Taking Human-Centred Design Seriously

This tutorial is cancelled. We apologise for the inconvenience.

Aim and Content
For the past 25 years, Liam Bannon has been developing an approach to understanding and developing technology for human needs that takes a “human-centred” approach. In this tutorial, he will present various aspects of this approach in a highly personalized and engaging way, presenting various examples of work that fits this approach. We need to consider the relation between technology and the individual, the community, and the environment.

As we enter a new century, issues of sustainability, aesthetics and quality of life all need to be integrated into our research on technological developments. It is this emphasis on human concerns and activity in relation to technology development and use that characterizes this perspective as “human-centred”. We should help in creating a future that, while exploiting the innovative nature of the new technologies, is also rooted in a background and understanding that is sensitive to, and builds on, our unique cultural traditions.

I attempt to link these concerns in our work on emerging computing paradigms through our focus on human activities, and on the way they may be enhanced, supported and transcended with, by, and through, novel interactive artefacts and platforms. I will discuss the themes of “ecologies of artefacts”, appropriation, tinkering/bricolage, and the emergence of design anthropology, among other topics. Examples from our own lab as well as others will be discussed. The purpose of the tutorial is not to engage in a form of Futurism concerning the HCI field, but to examine some of the technical and social trends that can be observed, and to highlight some areas of particular significance that warrant further attention.

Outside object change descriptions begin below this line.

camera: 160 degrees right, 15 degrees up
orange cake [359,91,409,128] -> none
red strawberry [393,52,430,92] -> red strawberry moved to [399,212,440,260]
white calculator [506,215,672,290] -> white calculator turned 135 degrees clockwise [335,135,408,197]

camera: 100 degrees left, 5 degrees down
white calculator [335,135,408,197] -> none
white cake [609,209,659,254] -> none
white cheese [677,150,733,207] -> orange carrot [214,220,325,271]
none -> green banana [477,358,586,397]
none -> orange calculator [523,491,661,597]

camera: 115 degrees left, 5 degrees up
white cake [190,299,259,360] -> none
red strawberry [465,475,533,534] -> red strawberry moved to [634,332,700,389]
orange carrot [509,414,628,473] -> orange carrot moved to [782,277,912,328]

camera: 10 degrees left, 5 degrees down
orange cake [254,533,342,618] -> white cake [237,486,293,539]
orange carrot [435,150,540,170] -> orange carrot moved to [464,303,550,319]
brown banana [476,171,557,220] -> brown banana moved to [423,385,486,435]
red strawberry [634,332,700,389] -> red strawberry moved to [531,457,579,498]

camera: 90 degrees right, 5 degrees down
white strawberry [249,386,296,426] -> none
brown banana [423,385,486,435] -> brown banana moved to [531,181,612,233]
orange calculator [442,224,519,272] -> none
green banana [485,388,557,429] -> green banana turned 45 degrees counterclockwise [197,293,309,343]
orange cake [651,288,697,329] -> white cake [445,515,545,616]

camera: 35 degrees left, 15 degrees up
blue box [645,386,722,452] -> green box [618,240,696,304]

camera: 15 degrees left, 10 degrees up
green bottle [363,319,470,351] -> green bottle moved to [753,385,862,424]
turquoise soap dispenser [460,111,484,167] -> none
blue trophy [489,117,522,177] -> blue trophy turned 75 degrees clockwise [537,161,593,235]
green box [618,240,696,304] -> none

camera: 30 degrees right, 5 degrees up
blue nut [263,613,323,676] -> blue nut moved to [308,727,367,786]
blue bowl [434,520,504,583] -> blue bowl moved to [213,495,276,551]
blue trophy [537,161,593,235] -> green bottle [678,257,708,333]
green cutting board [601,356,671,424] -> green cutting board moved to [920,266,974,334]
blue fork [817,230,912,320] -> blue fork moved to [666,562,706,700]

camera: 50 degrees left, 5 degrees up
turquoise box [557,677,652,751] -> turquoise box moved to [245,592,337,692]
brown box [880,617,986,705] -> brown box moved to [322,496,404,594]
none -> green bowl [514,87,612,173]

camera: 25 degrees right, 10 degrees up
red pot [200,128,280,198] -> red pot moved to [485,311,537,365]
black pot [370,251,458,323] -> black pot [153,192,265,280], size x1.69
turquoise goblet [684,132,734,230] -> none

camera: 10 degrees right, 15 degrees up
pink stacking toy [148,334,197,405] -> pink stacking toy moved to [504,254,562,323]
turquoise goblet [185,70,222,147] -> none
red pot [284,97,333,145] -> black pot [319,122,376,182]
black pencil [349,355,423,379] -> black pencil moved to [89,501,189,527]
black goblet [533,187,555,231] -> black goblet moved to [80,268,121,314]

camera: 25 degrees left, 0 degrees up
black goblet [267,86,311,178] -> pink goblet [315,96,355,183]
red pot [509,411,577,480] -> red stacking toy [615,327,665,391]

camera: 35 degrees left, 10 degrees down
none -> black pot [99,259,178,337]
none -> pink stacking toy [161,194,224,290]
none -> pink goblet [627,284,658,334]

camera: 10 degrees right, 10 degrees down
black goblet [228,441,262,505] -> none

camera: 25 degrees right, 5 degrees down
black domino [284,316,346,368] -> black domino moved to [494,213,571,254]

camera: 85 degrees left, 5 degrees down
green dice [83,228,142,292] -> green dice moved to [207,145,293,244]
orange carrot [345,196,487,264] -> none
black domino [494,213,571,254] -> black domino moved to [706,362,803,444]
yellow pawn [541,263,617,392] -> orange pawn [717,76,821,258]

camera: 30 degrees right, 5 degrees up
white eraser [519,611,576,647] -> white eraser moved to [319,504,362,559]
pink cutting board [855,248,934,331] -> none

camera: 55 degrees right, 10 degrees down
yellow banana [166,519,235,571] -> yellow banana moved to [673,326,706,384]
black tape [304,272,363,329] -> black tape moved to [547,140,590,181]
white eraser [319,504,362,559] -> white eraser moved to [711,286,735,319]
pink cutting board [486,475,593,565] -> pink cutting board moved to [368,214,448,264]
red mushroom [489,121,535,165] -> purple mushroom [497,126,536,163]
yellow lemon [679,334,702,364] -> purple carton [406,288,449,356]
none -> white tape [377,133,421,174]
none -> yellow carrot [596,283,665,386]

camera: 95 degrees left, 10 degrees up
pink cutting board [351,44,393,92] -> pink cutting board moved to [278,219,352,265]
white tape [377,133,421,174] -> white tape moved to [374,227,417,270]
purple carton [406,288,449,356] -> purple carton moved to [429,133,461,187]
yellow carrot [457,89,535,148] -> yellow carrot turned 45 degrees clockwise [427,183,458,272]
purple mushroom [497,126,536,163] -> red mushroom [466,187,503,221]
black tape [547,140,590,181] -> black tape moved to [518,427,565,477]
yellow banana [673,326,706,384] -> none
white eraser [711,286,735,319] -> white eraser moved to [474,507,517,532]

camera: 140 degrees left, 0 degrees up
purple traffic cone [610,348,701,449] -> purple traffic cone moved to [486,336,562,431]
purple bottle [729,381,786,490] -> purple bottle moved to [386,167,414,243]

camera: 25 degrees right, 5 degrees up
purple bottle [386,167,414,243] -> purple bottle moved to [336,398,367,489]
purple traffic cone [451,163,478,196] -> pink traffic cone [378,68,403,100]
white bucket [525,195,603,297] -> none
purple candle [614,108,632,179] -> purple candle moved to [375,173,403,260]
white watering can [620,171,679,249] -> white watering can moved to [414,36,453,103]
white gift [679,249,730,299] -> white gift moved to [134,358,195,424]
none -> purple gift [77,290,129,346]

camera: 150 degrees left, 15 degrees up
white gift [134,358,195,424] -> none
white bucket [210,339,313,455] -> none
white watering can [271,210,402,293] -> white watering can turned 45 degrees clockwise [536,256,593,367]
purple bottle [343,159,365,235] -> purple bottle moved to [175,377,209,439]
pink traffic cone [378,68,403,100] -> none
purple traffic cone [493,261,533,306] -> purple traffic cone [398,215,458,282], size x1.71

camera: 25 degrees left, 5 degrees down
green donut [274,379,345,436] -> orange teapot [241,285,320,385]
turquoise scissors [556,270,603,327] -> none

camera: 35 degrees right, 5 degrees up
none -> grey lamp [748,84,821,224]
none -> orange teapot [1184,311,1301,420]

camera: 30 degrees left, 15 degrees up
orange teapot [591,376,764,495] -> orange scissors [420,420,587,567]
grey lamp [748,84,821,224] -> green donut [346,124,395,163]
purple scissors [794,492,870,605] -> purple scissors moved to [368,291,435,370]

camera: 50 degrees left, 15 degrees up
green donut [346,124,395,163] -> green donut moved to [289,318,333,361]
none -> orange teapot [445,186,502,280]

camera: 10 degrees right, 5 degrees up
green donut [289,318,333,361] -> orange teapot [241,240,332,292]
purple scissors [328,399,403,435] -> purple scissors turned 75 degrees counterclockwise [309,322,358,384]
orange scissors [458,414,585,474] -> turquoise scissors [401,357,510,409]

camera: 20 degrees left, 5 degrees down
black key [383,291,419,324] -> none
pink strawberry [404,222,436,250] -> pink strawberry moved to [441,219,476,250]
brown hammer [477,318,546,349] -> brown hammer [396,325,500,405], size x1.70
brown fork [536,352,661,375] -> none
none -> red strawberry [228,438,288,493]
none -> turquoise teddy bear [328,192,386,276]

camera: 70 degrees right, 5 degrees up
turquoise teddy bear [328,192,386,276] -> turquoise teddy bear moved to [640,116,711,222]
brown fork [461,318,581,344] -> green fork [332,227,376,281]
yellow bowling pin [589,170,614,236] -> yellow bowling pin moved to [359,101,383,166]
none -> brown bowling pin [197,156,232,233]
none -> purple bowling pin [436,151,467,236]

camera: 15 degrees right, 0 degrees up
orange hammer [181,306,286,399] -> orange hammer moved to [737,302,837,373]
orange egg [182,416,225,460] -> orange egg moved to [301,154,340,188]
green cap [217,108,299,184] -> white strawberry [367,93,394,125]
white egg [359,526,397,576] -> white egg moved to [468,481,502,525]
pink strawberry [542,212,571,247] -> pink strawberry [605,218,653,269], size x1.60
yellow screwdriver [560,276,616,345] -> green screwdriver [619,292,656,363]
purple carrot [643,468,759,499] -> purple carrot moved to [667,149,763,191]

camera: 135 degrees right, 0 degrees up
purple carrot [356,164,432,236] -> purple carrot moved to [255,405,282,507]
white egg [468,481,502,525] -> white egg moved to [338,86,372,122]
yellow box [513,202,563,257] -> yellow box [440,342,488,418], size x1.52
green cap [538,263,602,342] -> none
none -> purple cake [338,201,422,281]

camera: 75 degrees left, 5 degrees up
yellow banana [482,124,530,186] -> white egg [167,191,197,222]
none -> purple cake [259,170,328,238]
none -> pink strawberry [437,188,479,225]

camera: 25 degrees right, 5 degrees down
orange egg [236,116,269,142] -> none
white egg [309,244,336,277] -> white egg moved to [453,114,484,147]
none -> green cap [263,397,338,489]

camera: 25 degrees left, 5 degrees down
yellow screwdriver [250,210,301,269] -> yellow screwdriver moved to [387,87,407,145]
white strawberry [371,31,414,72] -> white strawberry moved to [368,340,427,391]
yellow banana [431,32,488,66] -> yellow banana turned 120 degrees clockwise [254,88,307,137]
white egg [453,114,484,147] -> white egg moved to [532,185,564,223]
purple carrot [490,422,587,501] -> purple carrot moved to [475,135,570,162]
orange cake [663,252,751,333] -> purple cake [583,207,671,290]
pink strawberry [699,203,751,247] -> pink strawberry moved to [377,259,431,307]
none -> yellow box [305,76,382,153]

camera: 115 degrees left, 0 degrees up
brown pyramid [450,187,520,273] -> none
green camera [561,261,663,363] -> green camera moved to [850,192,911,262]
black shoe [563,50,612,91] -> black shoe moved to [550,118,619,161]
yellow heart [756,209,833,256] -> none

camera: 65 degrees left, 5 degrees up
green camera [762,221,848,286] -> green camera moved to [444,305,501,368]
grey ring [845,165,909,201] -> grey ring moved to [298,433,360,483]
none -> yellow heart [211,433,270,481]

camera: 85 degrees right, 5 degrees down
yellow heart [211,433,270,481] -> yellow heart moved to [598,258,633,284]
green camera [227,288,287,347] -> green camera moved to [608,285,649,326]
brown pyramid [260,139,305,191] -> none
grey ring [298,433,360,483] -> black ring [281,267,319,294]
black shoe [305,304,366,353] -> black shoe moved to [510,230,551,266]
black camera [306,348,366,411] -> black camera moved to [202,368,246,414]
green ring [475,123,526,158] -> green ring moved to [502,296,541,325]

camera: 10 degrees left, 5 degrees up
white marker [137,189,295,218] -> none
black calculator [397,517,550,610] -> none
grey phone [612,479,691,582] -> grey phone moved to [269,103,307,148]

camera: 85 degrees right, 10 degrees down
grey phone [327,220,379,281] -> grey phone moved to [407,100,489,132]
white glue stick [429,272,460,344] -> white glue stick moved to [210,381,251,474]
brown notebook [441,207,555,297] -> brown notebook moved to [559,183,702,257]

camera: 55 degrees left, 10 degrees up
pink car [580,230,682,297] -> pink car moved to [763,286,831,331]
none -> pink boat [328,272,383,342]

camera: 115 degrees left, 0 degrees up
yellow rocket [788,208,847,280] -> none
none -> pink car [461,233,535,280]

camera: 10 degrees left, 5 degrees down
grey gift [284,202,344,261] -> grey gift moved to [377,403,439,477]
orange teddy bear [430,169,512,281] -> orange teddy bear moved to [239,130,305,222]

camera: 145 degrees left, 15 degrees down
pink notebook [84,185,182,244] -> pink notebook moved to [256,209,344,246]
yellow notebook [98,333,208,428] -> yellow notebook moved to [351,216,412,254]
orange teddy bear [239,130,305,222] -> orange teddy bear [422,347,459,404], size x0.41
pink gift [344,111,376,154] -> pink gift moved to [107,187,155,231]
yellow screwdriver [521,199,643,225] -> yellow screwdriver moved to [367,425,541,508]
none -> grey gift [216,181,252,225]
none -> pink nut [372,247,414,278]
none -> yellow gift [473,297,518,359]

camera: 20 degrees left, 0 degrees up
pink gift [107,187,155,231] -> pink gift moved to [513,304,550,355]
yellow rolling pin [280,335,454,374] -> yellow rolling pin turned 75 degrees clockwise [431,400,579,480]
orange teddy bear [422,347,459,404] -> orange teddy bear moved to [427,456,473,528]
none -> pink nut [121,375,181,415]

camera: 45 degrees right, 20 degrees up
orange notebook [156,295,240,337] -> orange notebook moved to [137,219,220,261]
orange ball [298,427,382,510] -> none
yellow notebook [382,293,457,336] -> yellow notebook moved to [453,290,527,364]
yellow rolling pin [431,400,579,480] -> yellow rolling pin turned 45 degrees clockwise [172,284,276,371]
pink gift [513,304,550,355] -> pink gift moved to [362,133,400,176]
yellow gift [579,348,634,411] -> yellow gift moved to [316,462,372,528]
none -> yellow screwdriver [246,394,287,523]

From a personal perspective, issues such as means and ends, our underlying values, and concern for our fellow human beings in an increasingly fragile world, are issues that, while perhaps seen as outside the remit of a narrow HCI brief, impact on the field in significant ways. The tutorial is different in style to many others, aiming to engage and provoke the audience to question many of the taken-for-granted assumptions of the HCI and computing field.

A short biography of the tutor
Liam Bannon is a Professor in the Department of Computer Science and Information Systems and Director of the Interaction Design Centre at the University of Limerick. His research interests range over the gamut of human-technology relations, including cognitive ergonomics, human-computer interaction, computer-supported cooperative work, computer-supported collaborative learning, new media and interaction design, information systems development, and social dimensions of new technologies.. He was a founding editor of CSCW: The Journal of Collaborative Computing and is serving, or has served, on the editorial boards of; Journal of Cognition, Technology, and Work; Requirements Engineering Journal, Universal Access in the Information Society Journal; International Journal of Cognitive Technology, International Journal of Web-Based Communities, CoDesign Journal; Behaviour and Information Technology Journal, and Journal of Computer Assisted Learning. He has served on numerous International Programme Committees in these areas, and also served as a member of the International Panel of Reviewers for many scientific research organizations - in the UK, Italy, Norway, Sweden, Denmark, Switzerland, and
South Africa. The Interaction Design Centre which he heads is a multidisciplinary group of over 20 researchers involved in research on a variety of national and EU projects in the general HCI, CSCW and Interaction Design areas. Liam is a Fellow of the Irish Ergonomics Society, a Member of the Irish Computer Society, Chair of the Irish ACM SigCHI, and Irish representative on IFIP TC13 (Human-Computer Interaction). Liam has extensive international experience. He has been involved in a number of EU-Asia Usability programmes and has traveled extensively in India and China, as well as Brazil.